The last statement is most definitely incorrect. The best way to establish
copyright is to register the copyright. Such registration is required to
file any course of copyright action. Furthermore, failure to register a
copyright can have unfortunate consequences. Yes, you can register it
later than the date of copyright, but if you wait more than five years,
then the presumption of originality is lost (i.e. the burden of proof that
something is original shifts -- if you register in five years, the defendant
in a copyright action must prove non-originality, if you delay, then the
plaintiff must prove originality).
I assume that most GPL'ed software does NOT have registered copyrights,
and that is unfortunate (the cost of registering copyrights is minimal).
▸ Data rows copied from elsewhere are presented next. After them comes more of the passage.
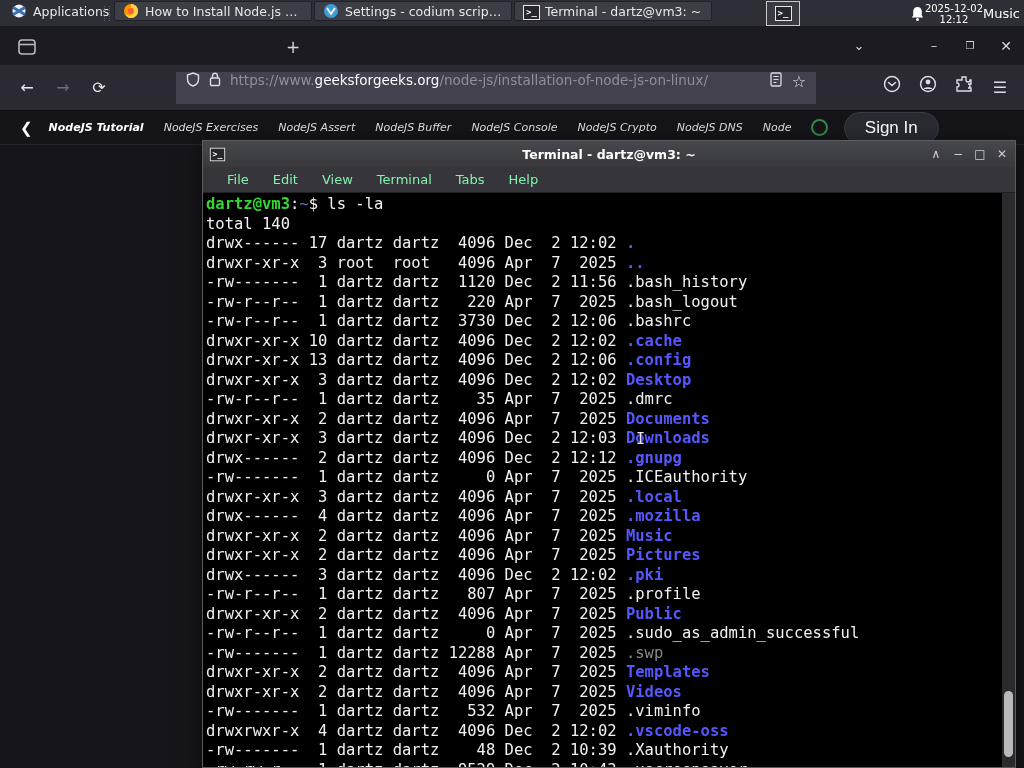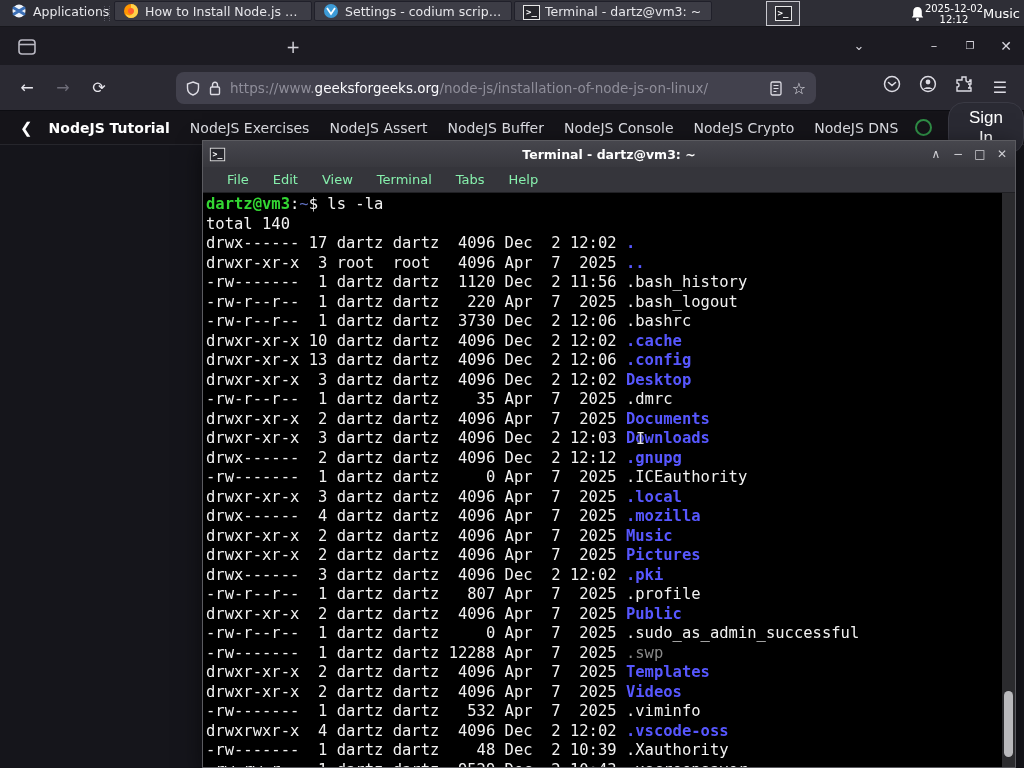--- a/index.html
+++ b/index.html
@@ -49,34 +49,34 @@
             text-align:center; line-height:26px; }
   #tabs-chevron { left:845px; }  #ff-min { left:920px; } #ff-max { left:956px; font-size:10px; }
   #ff-close { left:992px; font-size:14px; }
 
   #toolbar { position:absolute; left:0; top:38px; width:1024px; height:46px; background:#2b2a33;
              border-bottom:1px solid #0d0d12; }
   .navbtn { position:absolute; top:8px; width:30px; height:30px; color:#e8e7ee; font-size:16px;
             text-align:center; line-height:30px; border-radius:4px; }
   .dim { color:#6d6c78 !important; }
   #urlfield { position:absolute; left:176px; top:7px; width:640px; height:32px; background:#42414d;
-              border-radius:8px; display:flex; align-items:center; padding:0 10px; gap:9px; }
+              border-radius:0; display:flex; align-items:flex-start; padding:0 10px; gap:9px; }
   #urltext { flex:1; font-size:13.5px; color:#8f8e9a; white-space:nowrap; overflow:hidden; }
   #urltext .host { color:#fbfbfe; }
   .fieldicon { color:#dddce4; font-size:14px; }
   .tb-right { position:absolute; top:9px; width:28px; height:28px; color:#dcdbe3;
               text-align:center; line-height:28px; font-size:14px; }
 
   
   #page { position:absolute; left:0; top:84px; width:1024px; height:657px; background:#15151b; }
   #sitenav { position:absolute; left:0; top:0; width:1024px; height:34px; background:#151419;
              border-bottom:1px solid #26262c; display:flex; align-items:center; gap:0;
              padding-left:14px; color:#e9eaee; }
   .chev { font-size:15px; font-weight:bold; color:#fff; padding:0 6px; }
-  .navlink { font-size:14px; color:#dddee4; padding:0 10px; white-space:nowrap; }
+  .navlink { font-size:11px; color:#dddee4; padding:0 10px; white-space:nowrap;font-style:italic; }
   .navlink.first { color:#ffffff; font-weight:bold; }
   #nav-more { display:flex; align-items:center; white-space:nowrap; overflow:hidden; width:52px; }
   #search-ring { width:17px; height:17px; border:2.5px solid #2f8d46; border-radius:50%;
                  margin:0 14px 0 6px; flex:0 0 auto; }
   #signin { background:#2a2a33; border:1px solid #3a3a44; color:#fff; font-size:17px;
             border-radius:16px; padding:5px 20px; margin-left:2px; }
 
   
   #terminal { position:absolute; left:202px; top:140px; width:814px; height:628px;
               background:#000; border:1px solid #5b5b60; z-index:30;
However, Richard is certainly right that it is better to have a copyright
notice than not in any document.
As for the range vs enumeration issue
1995,96,98 vs 1995-1998
The important issue in any copyright action is the year in which copyright
was established by auhorship. The first notation implies that copyrightable
elements were created in the year mentioned (by the way, there is absolutely
nothing in the copyright law that would require release of a gcc version to
make something copyrightable).
The range implies that copyrightable elements were created starting in
1995 and ending in 1998.
If a course of copyright action were litigated, then the issue would be
the exact year in which the copied piece of the system was authored.
If there is an issue as to whether this occurred in 1996 vs 1998 (pretty
unlikely, since this could not be an issue until the year 2070 or something
like that), then neither form creates any presumption. The only function of
the list of dates form is to clearly declare that no copyrightable elements
were created in 1997, but of what use is that to the copyright holder?
Answer -- none at all.
By the way, we have found it useful in the GNAT context to have our checkin
mechanism verify that the copyright notice includes the current year, and
reject any checkins where this is not the case.